# Floyd is home



## Miles Dad (Jul 10, 2012)

I just picked up Floyd from the post office. A Bobby Hill extreme.


----------



## teguboy77 (Jul 10, 2012)

Congrats and good luck.


----------



## Carnicero (Jul 10, 2012)

Cute lil guy! Congrats I cant wait until I can have the feeling of unboxing my extreme


----------



## Murkve (Jul 10, 2012)

Congratulations! He looks lovely. Hope he grows into a big boy for you.


----------



## Aardbark (Jul 10, 2012)

Hes so green, congrats


----------



## larissalurid (Jul 10, 2012)

OHH the tiny adorableness!! I love the green heads they have as little hatchlings :3 I'm so excited to get my extreme shipped


----------



## JohnMatthew (Jul 10, 2012)

Awesome man, congrats!


----------



## Miles Dad (Jul 10, 2012)

I'm already thinking about getting another....


----------



## Thelegendofcharlie (Jul 10, 2012)

Miles Dad said:


> I'm already thinking about getting another....

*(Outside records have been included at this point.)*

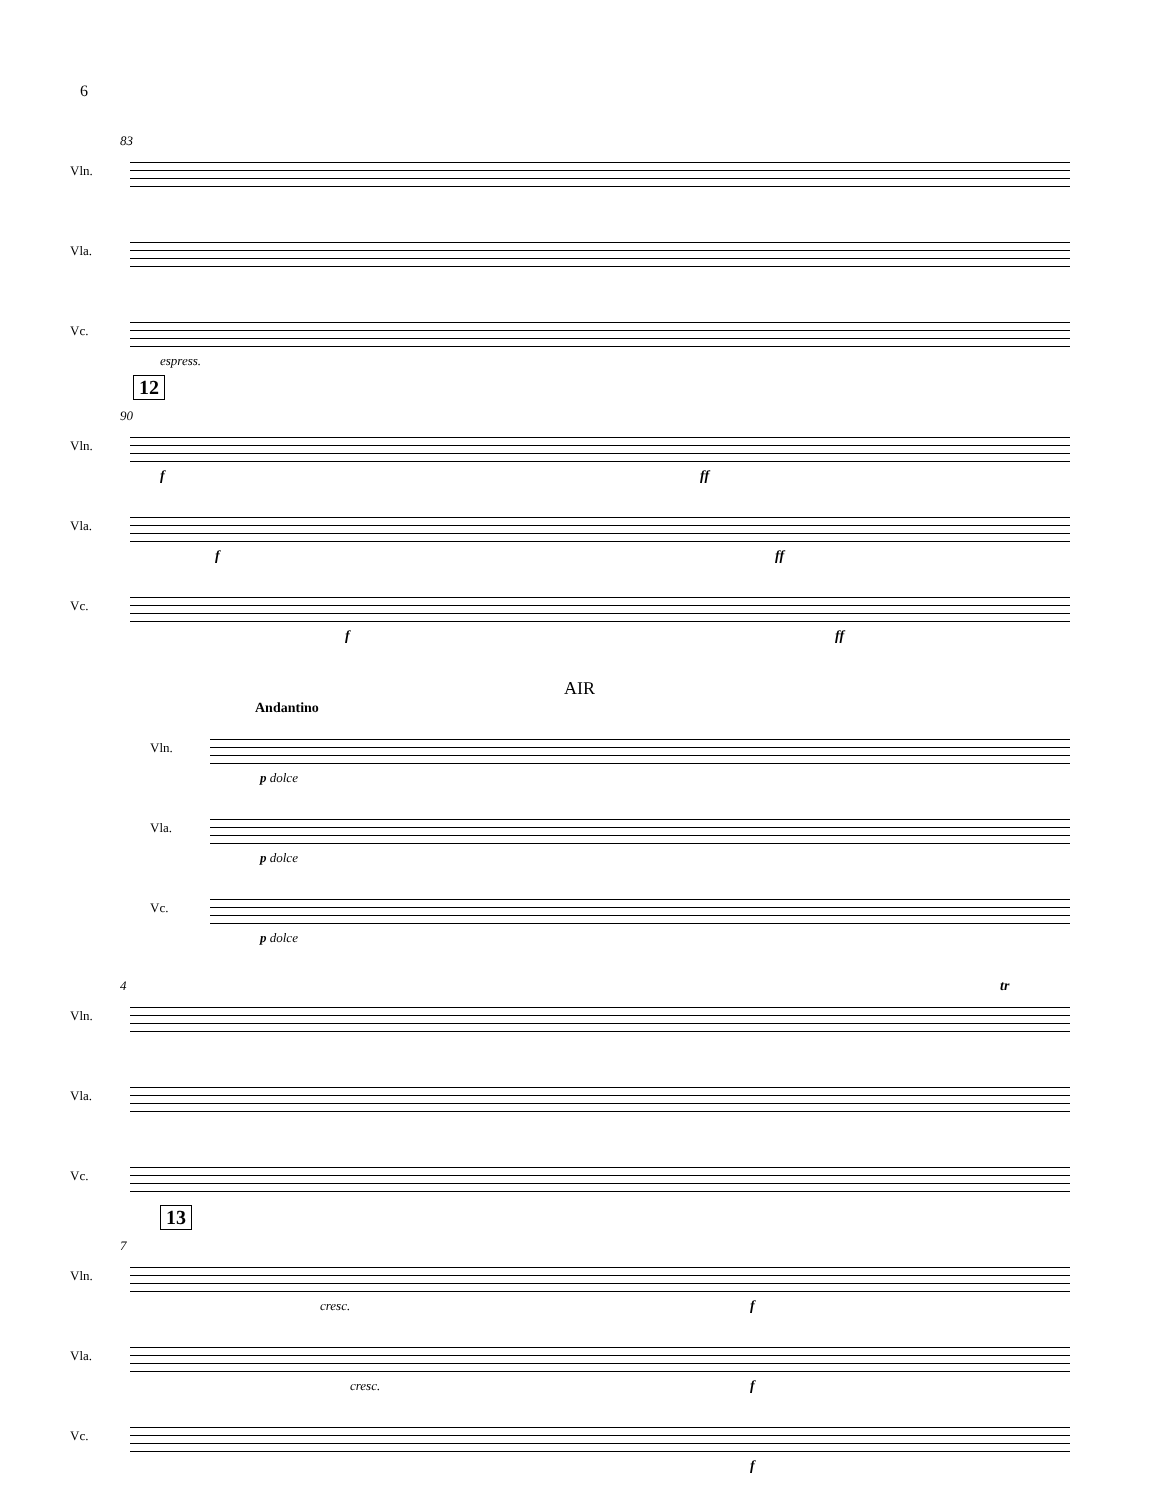6
83
Vln.
Vla.
Vc.
espress.
12
90
Vln.
f ff
Vla.
f ff
Vc.
f ff
AIR
Andantino
Vln.
p dolce
Vla.
p dolce
Vc.
p dolce
4
Vln.
tr
Vla.
Vc.
13
7
Vln.
cresc. f
Vla.
cresc. f
Vc.
f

Its perfectly natural - this is how all addictions start.


----------



## Orthanc (Jul 10, 2012)

Lol, I thought the same thing but as mine got older I realized it would cost a small fortune to feed any others. Congrats on the tegu, its gotta be very exciting for you.


----------



## ragnew (Jul 11, 2012)

Very awesome little tegu! Enjoy!


----------



## tmc001 (Jul 11, 2012)

I got my extreme from bobby yesterday too, he is awesome. but he refused eat this morning


----------



## Miles Dad (Jul 11, 2012)

Floyd hasn't eaten yet either..He just needs to get settled in.


----------